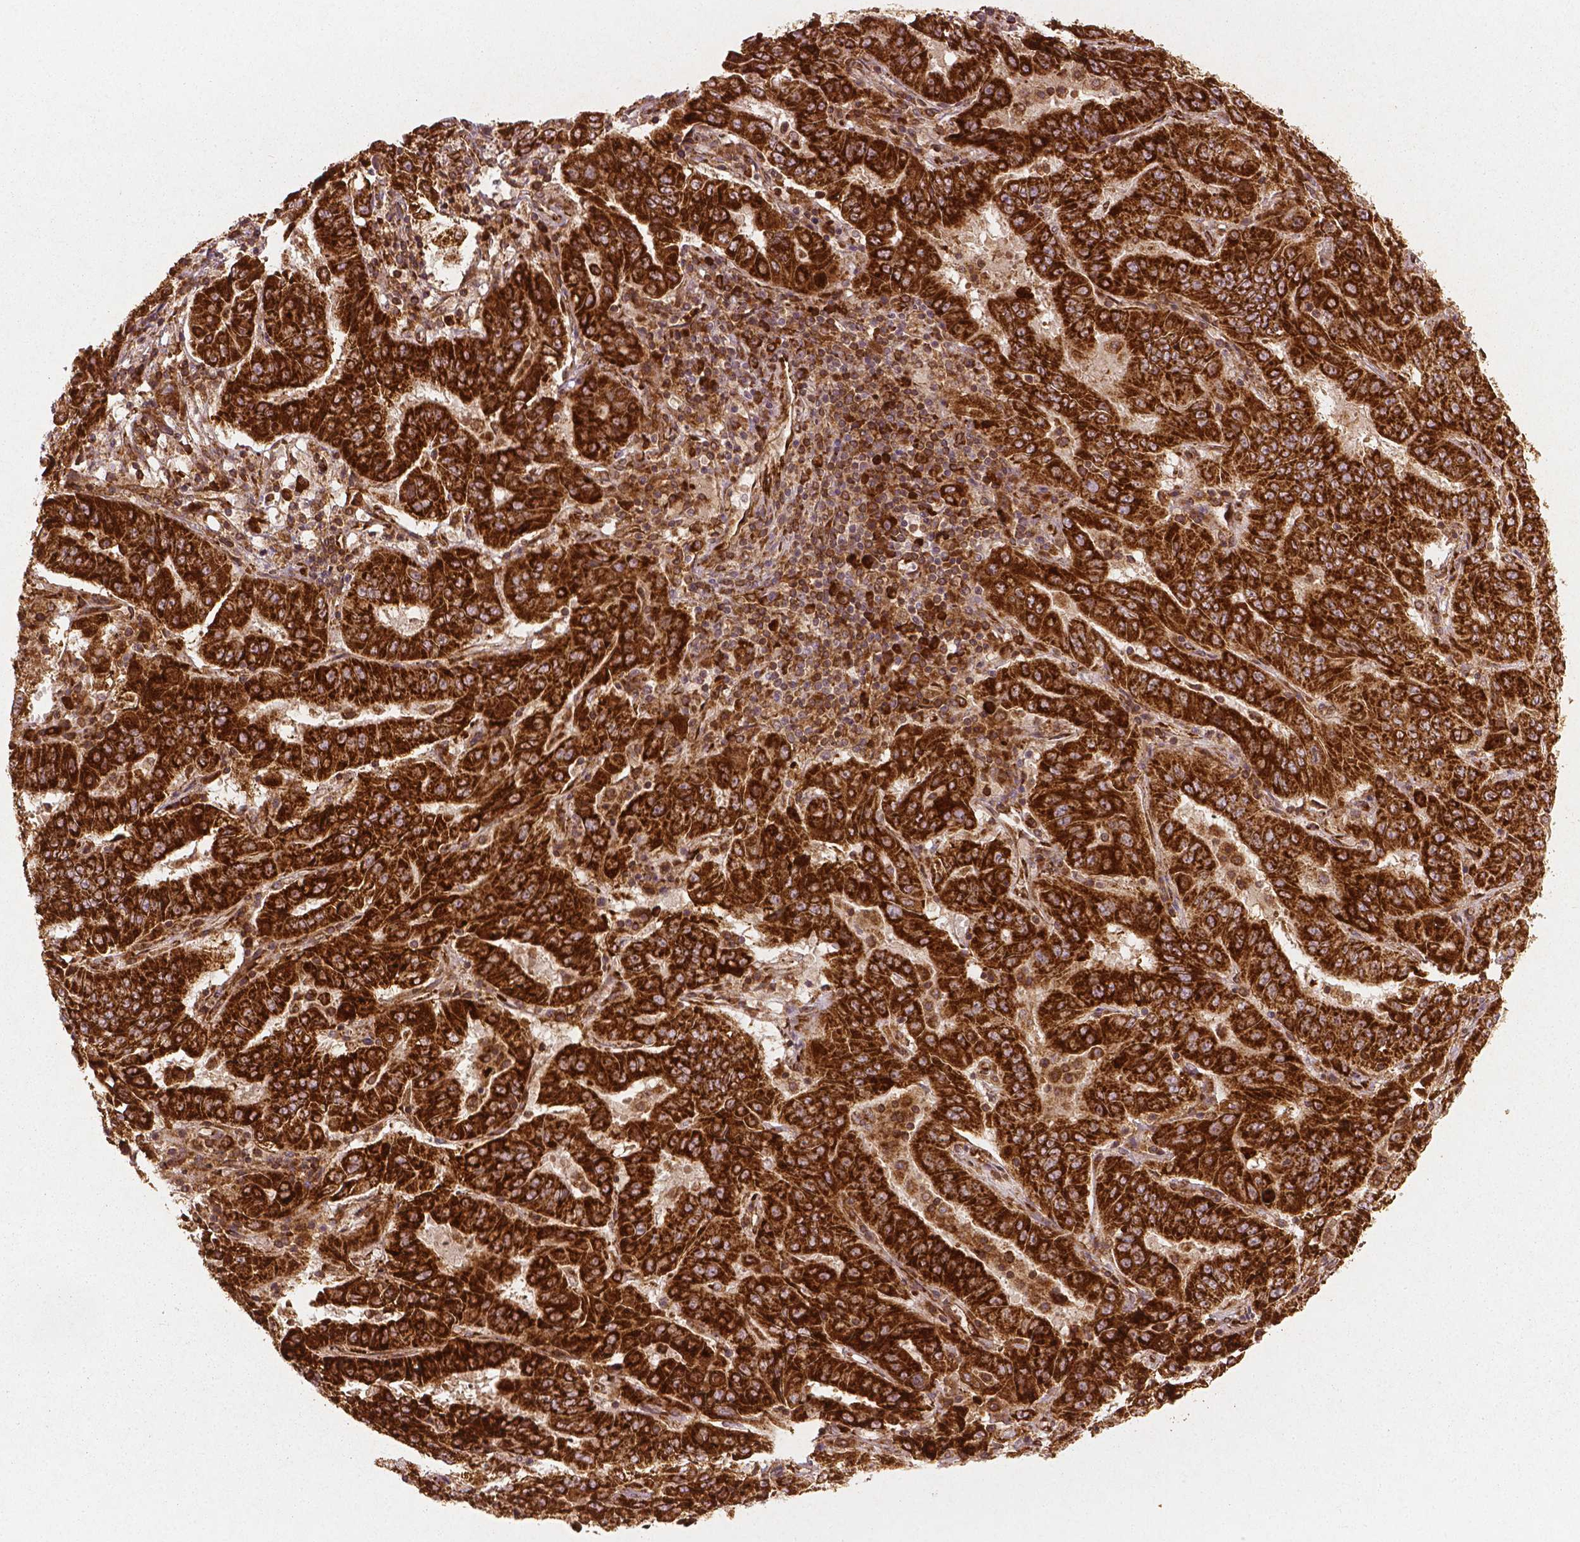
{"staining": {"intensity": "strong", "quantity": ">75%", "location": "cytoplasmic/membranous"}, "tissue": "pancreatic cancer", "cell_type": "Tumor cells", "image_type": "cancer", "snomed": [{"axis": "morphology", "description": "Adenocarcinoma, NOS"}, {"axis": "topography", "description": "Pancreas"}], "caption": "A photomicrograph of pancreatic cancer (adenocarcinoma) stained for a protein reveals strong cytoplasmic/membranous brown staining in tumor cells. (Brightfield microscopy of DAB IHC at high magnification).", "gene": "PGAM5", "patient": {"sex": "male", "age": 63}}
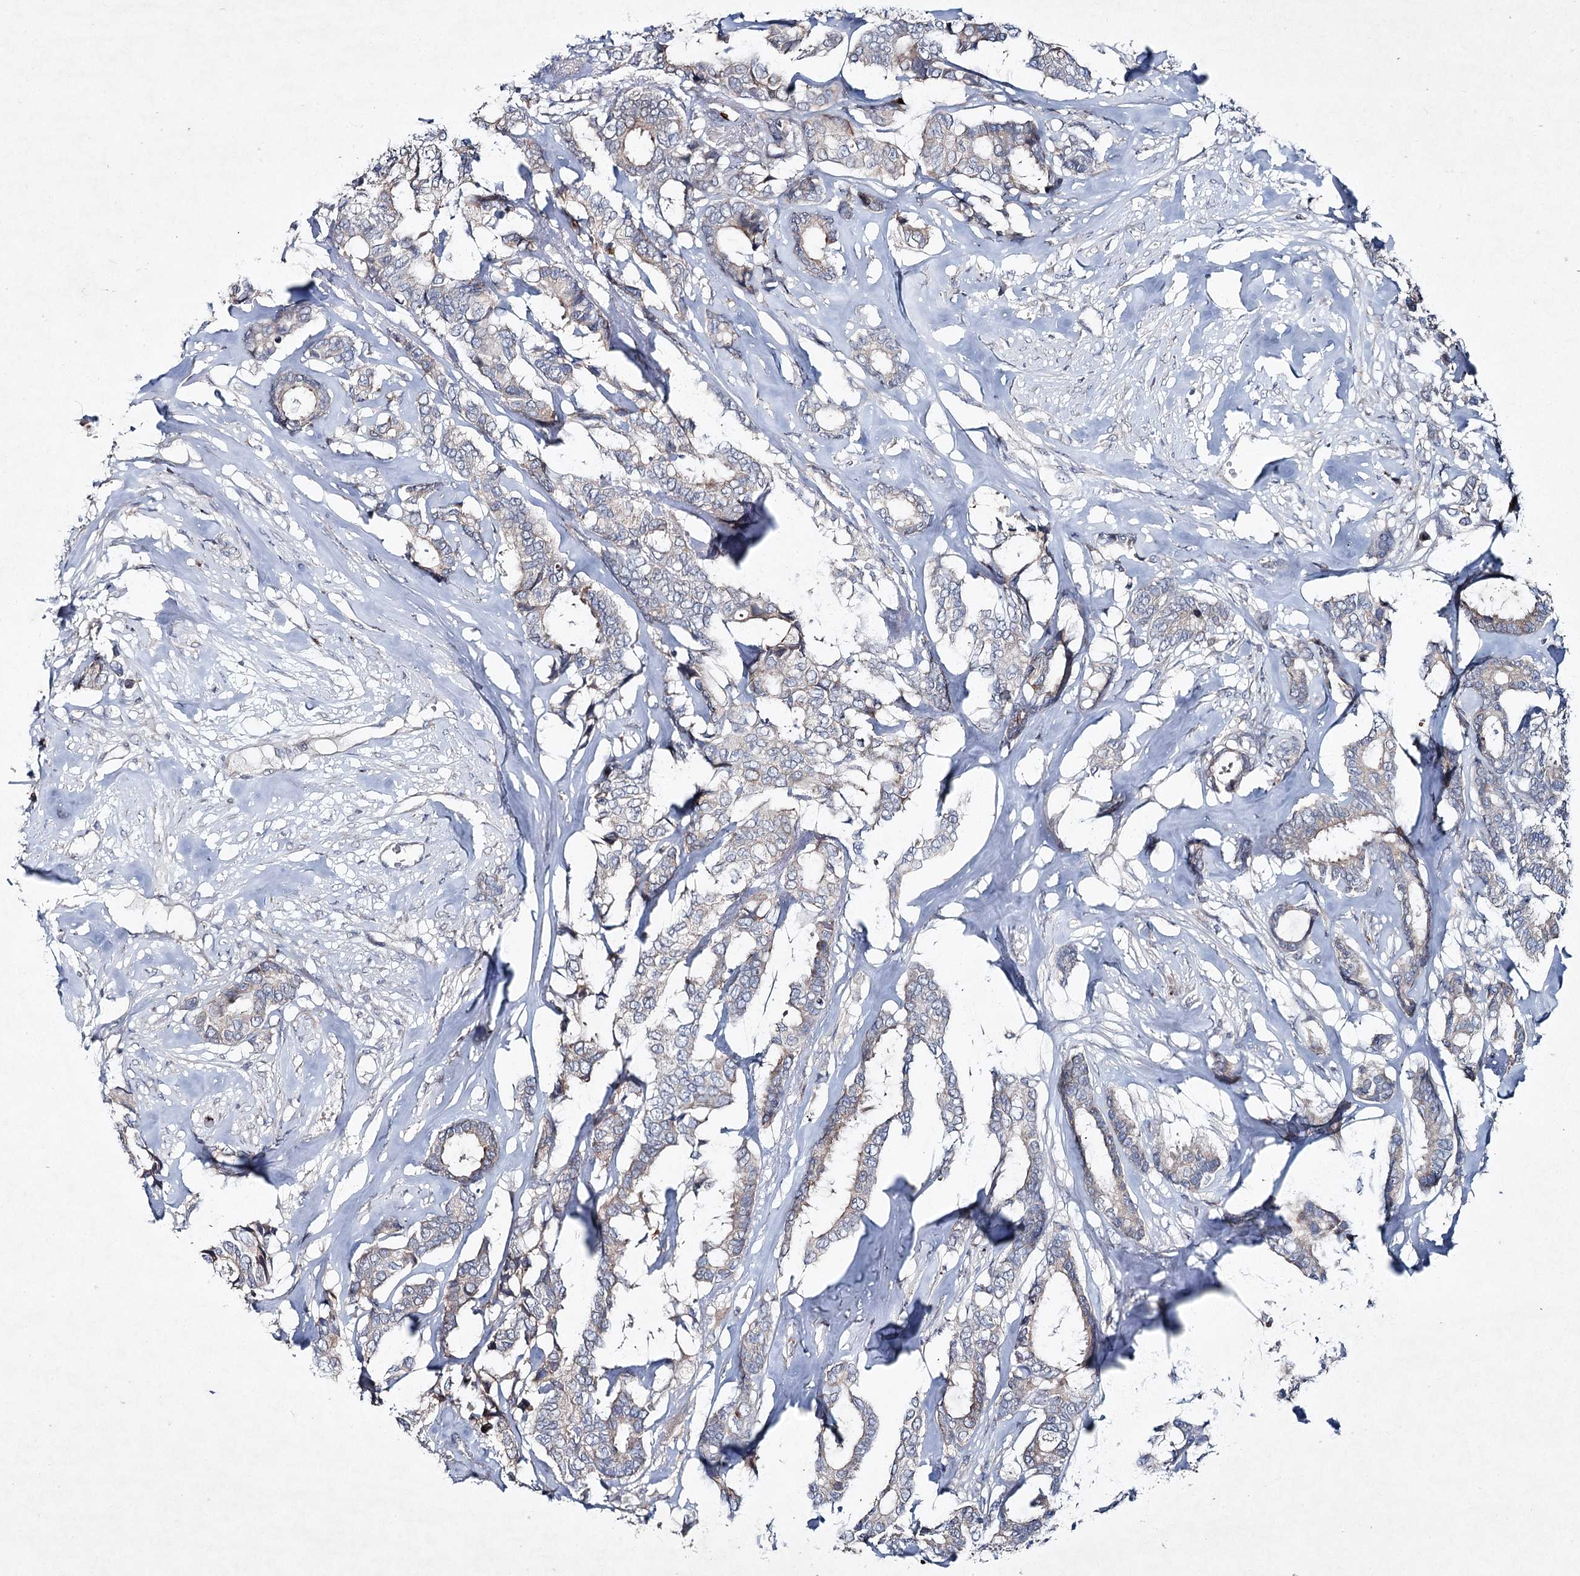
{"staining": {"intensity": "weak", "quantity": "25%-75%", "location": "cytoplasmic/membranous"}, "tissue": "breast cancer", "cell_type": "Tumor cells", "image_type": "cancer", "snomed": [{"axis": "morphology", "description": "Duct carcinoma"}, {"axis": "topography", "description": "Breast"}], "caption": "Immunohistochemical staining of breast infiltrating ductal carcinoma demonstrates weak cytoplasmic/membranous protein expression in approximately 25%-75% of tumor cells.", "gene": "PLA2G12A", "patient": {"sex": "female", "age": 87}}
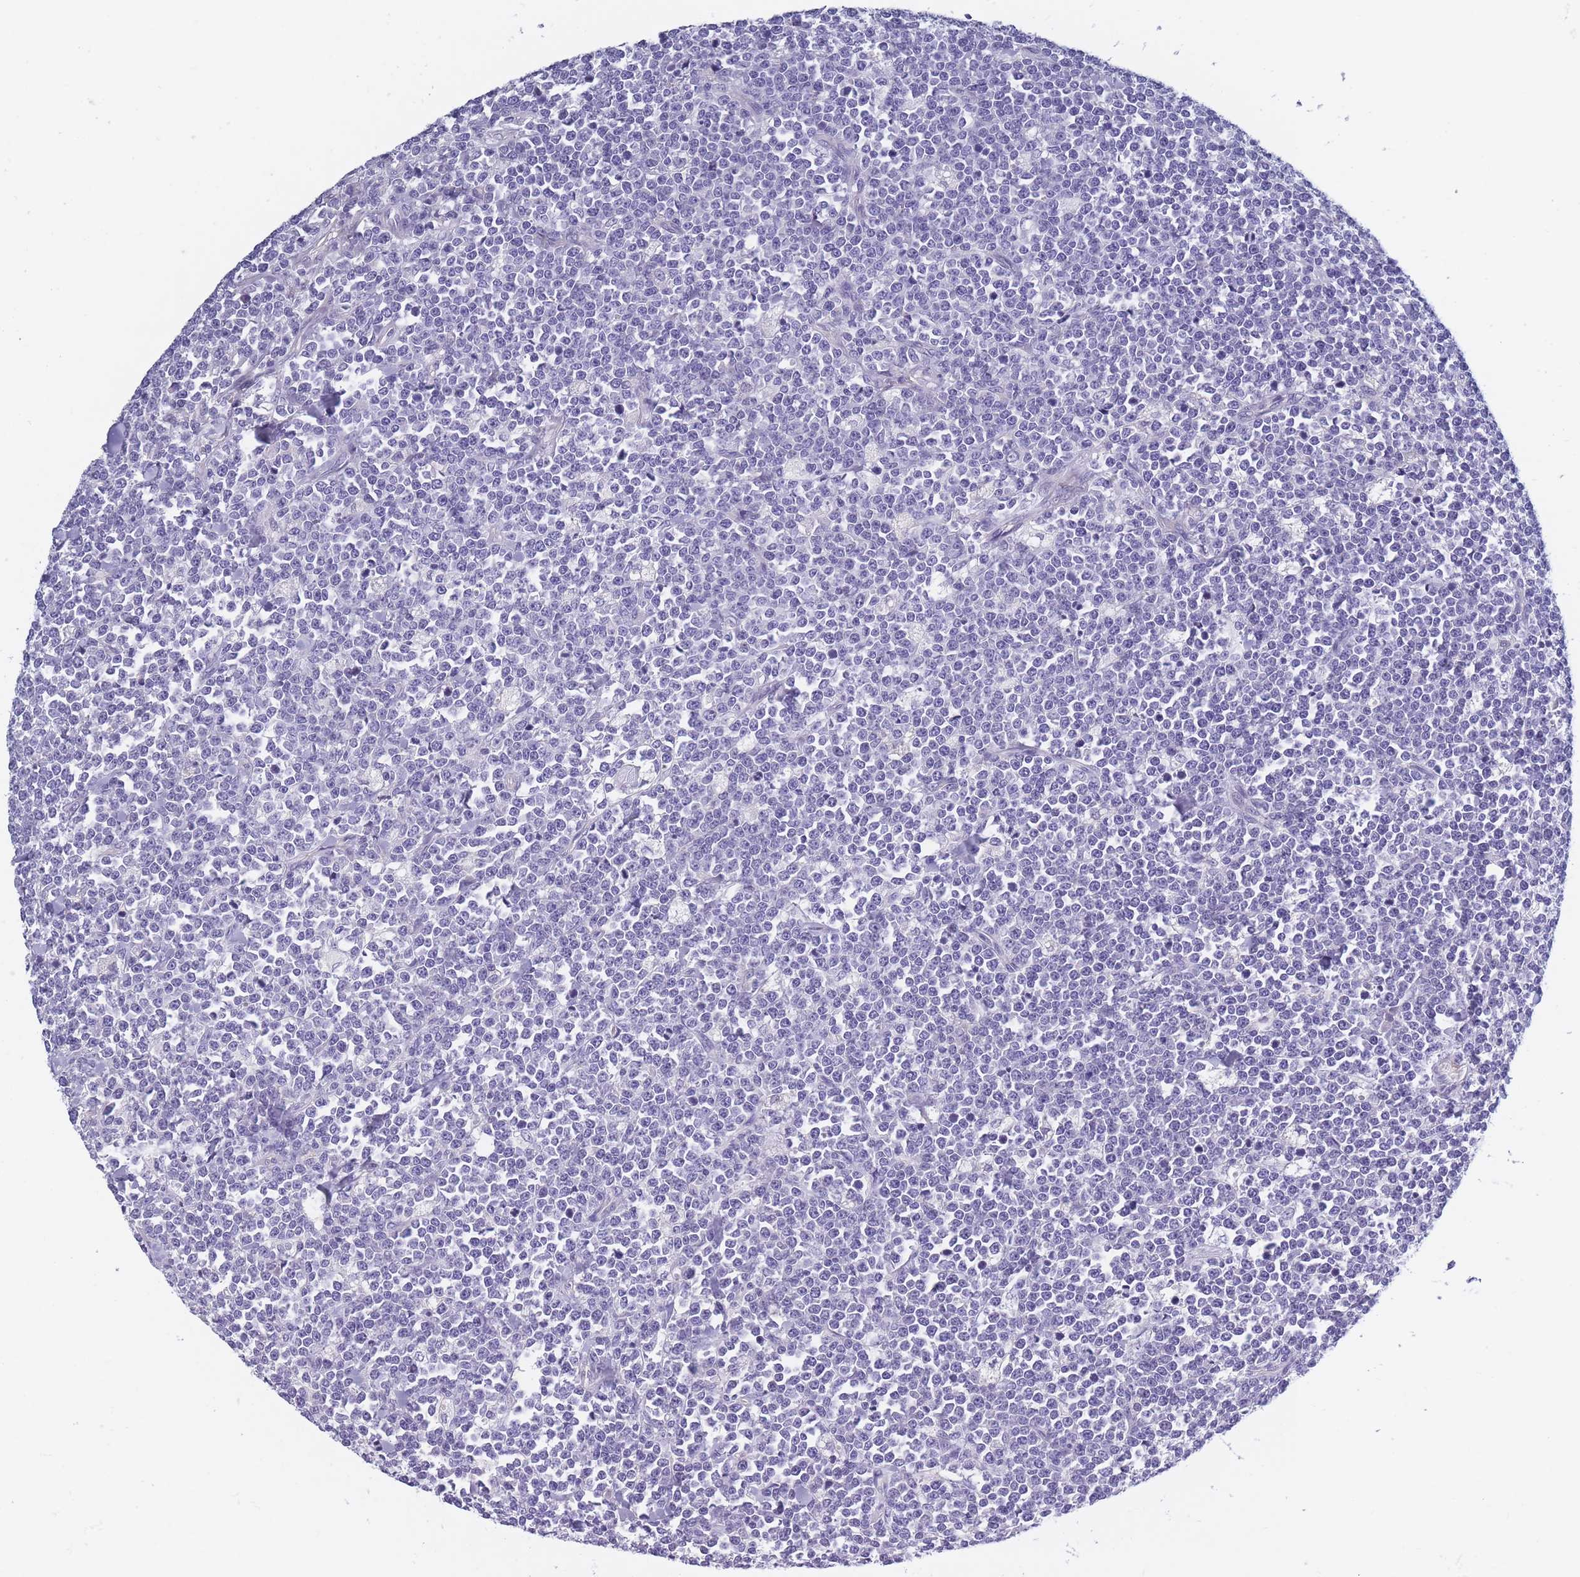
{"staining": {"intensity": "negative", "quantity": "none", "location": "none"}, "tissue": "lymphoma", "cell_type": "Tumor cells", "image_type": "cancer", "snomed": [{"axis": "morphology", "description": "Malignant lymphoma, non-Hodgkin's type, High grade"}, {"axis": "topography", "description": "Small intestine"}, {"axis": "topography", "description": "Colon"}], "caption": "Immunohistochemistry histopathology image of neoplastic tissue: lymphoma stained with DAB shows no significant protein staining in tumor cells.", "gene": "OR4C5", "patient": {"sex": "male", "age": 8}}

▸ What to produce
Without including any picture, copy the listing above exactly and in full.

▸ Solution to this problem
{"staining": {"intensity": "strong", "quantity": ">75%", "location": "cytoplasmic/membranous"}, "tissue": "pancreatic cancer", "cell_type": "Tumor cells", "image_type": "cancer", "snomed": [{"axis": "morphology", "description": "Adenocarcinoma, NOS"}, {"axis": "topography", "description": "Pancreas"}], "caption": "A photomicrograph of pancreatic cancer (adenocarcinoma) stained for a protein reveals strong cytoplasmic/membranous brown staining in tumor cells. (Brightfield microscopy of DAB IHC at high magnification).", "gene": "PGAM5", "patient": {"sex": "male", "age": 63}}
{"staining": {"intensity": "weak", "quantity": "25%-75%", "location": "cytoplasmic/membranous"}, "tissue": "breast cancer", "cell_type": "Tumor cells", "image_type": "cancer", "snomed": [{"axis": "morphology", "description": "Duct carcinoma"}, {"axis": "topography", "description": "Breast"}], "caption": "Immunohistochemical staining of breast infiltrating ductal carcinoma demonstrates weak cytoplasmic/membranous protein expression in approximately 25%-75% of tumor cells.", "gene": "PLA2G12A", "patient": {"sex": "female", "age": 87}}
{"staining": {"intensity": "negative", "quantity": "none", "location": "none"}, "tissue": "lymphoma", "cell_type": "Tumor cells", "image_type": "cancer", "snomed": [{"axis": "morphology", "description": "Malignant lymphoma, non-Hodgkin's type, High grade"}, {"axis": "topography", "description": "Small intestine"}, {"axis": "topography", "description": "Colon"}], "caption": "Immunohistochemistry histopathology image of neoplastic tissue: lymphoma stained with DAB shows no significant protein staining in tumor cells.", "gene": "OR4C5", "patient": {"sex": "male", "age": 8}}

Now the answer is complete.